Task 1
Return everything in the album review from "Indeed, the band" down to "two pieces here.", copied word for word.

Selected passage

[Start of Attachment]

Five years after her stunning ECM debut recording, here is a sequel with the same highly creative Norwegian-Finnish-Swedish personnel, once more engaged in adventures at the interstices of folk song, literature, and jazz-rooted improvisation, On “The Land That Is Not”, Norwegian singer and kantele player Sinikka Langeland builds upon the blueprint established with “Starflowers”. As the Irish Times’s Ray Comiskey noted of the earlier disc: “Sinikka Langeland is a gifted folk singer, but not one stifled by tradition. Her ability to work seamlessly with jazz musicians, as she does so memorably here, is part of the reason for the success of this marriage of folk, jazz and poetry. Individually and collectively, the quintet is superb, Henriksen and Seim play brilliantly off the voice and each other, while the group catches a variety of moods persuasively; they can groove with understated power”. All of which applies with equal pertinence to “The Land That Is Not”.

Indeed, the band is stronger now, the musicians having played concerts with Sinikka in the intervening years in diverse permutations and also strengthening their improvisational understanding with shared work in other contexts – Henriksen playing in Seim’s large ensemble, for instance, Seim and Ounaskari working together in Iro Haarla’s group, and so on, the circle of influence continuing to widen. And Anders Jormin, who has been Sinikka’s preferred bassist since the mid-1990s, also contributes as co-composer of two pieces here.

For their new quintet recording, Sinikka takes as her inspirational starting point poetry of Edith Södergran (1892-1923) and Olav Håkonson Hauge (1908-1994). Södergran, Swedish-speaking poet in Raivola, near St Petersburg, counts now as one of the pioneers of modernist Swedish poetry, but in a brief life terminated by tuberculosis lived to see little recognition for her work. “The Land That is Not” (“Landet som icke är”) was amongst her last poems, and has been compared to Chuang-Tzu’s “Homeland of Nothing Whatsoever”, a work of spiritual detachment, claiming its distance from the chaos of human society.

[End of Attachment]

Data entries:
[Start of Attachment]

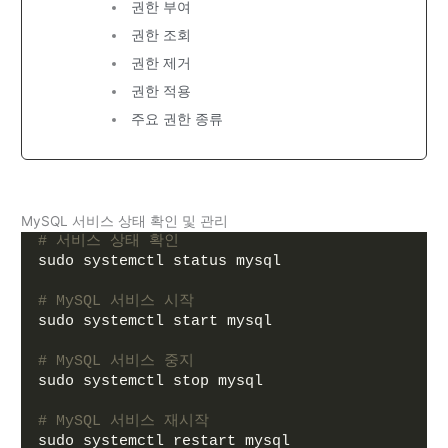
권한 부여
권한 조회
권한 제거
권한 적용
주요 권한 종류
MySQL 서비스 상태 확인 및 관리
# 서비스 상태 확인
sudo systemctl status mysql
# MySQL 서비스 시작
sudo systemctl start mysql
# MySQL 서비스 중지
sudo systemctl stop mysql
# MySQL 서비스 재시작
sudo systemctl restart mysql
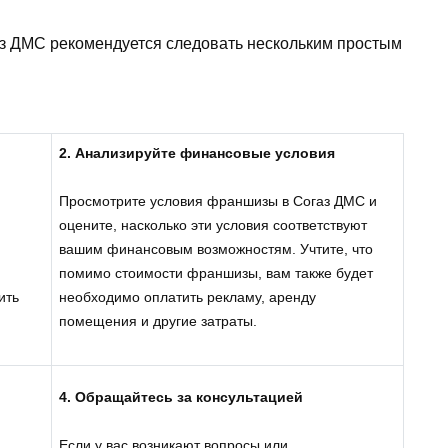
 ДМС рекомендуется следовать нескольким простым
2. Анализируйте финансовые условия
Просмотрите условия франшизы в Согаз ДМС и
оцените, насколько эти условия соответствуют
вашим финансовым возможностям. Учтите, что
помимо стоимости франшизы, вам также будет
ить
необходимо оплатить рекламу, аренду
помещения и другие затраты.
4. Обращайтесь за консультацией
Если у вас возникают вопросы или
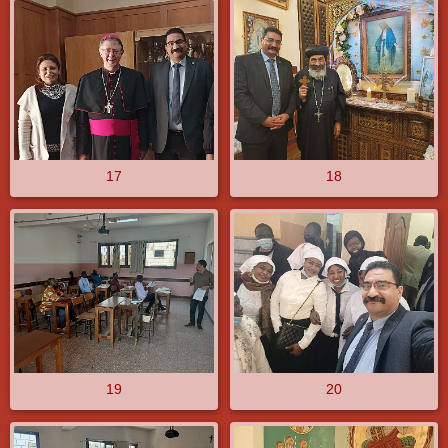
17
18
19
20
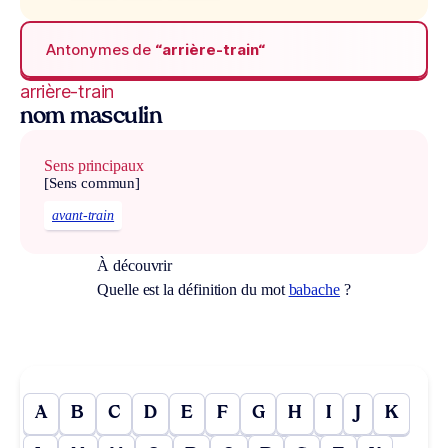
Antonymes de
“arrière-train“
arrière-train
nom masculin
Sens principaux
[Sens commun]
avant-train
À découvrir
Quelle est la définition du mot
babache
?
A
B
C
D
E
F
G
H
I
J
K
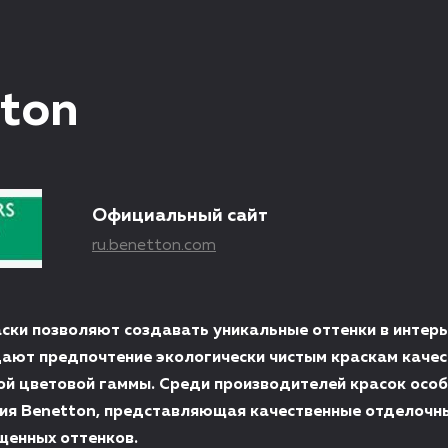
ton
Официальный сайт
ru.benetton.com
ски позволяют создавать уникальные оттенки в интерь
ают предпочтение экологически чистым краскам качес
ой цветовой гаммы. Среди производителей красок особ
ия Вenetton, представляющая качественные отделочн
енных оттенков.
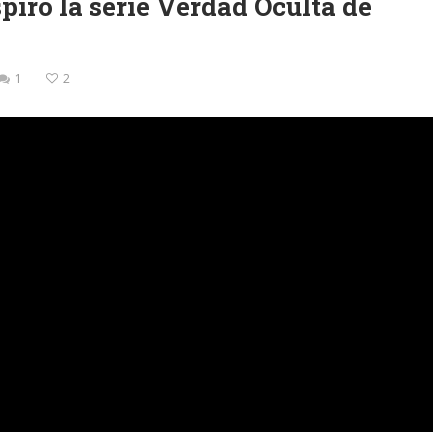
spiró la serie Verdad Oculta de
1
2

[End of Attachment]

Task 2
In the data entries, retype everything from the line containing "ДМС рекомендуется следовать" down to the line containing "Если у вас возникают вопросы или", with both of those lines included and nothing changed.

Answer 1
Indeed, the band is stronger now, the musicians having played concerts with Sinikka in the intervening years in diverse permutations and also strengthening their improvisational understanding with shared work in other contexts – Henriksen playing in Seim’s large ensemble, for instance, Seim and Ounaskari working together in Iro Haarla’s group, and so on, the circle of influence continuing to widen. And Anders Jormin, who has been Sinikka’s preferred bassist since the mid-1990s, also contributes as co-composer of two pieces here.

Answer 2
 ДМС рекомендуется следовать нескольким простым
2. Анализируйте финансовые условия
Просмотрите условия франшизы в Согаз ДМС и
оцените, насколько эти условия соответствуют
вашим финансовым возможностям. Учтите, что
помимо стоимости франшизы, вам также будет
ить
необходимо оплатить рекламу, аренду
помещения и другие затраты.
4. Обращайтесь за консультацией
Если у вас возникают вопросы или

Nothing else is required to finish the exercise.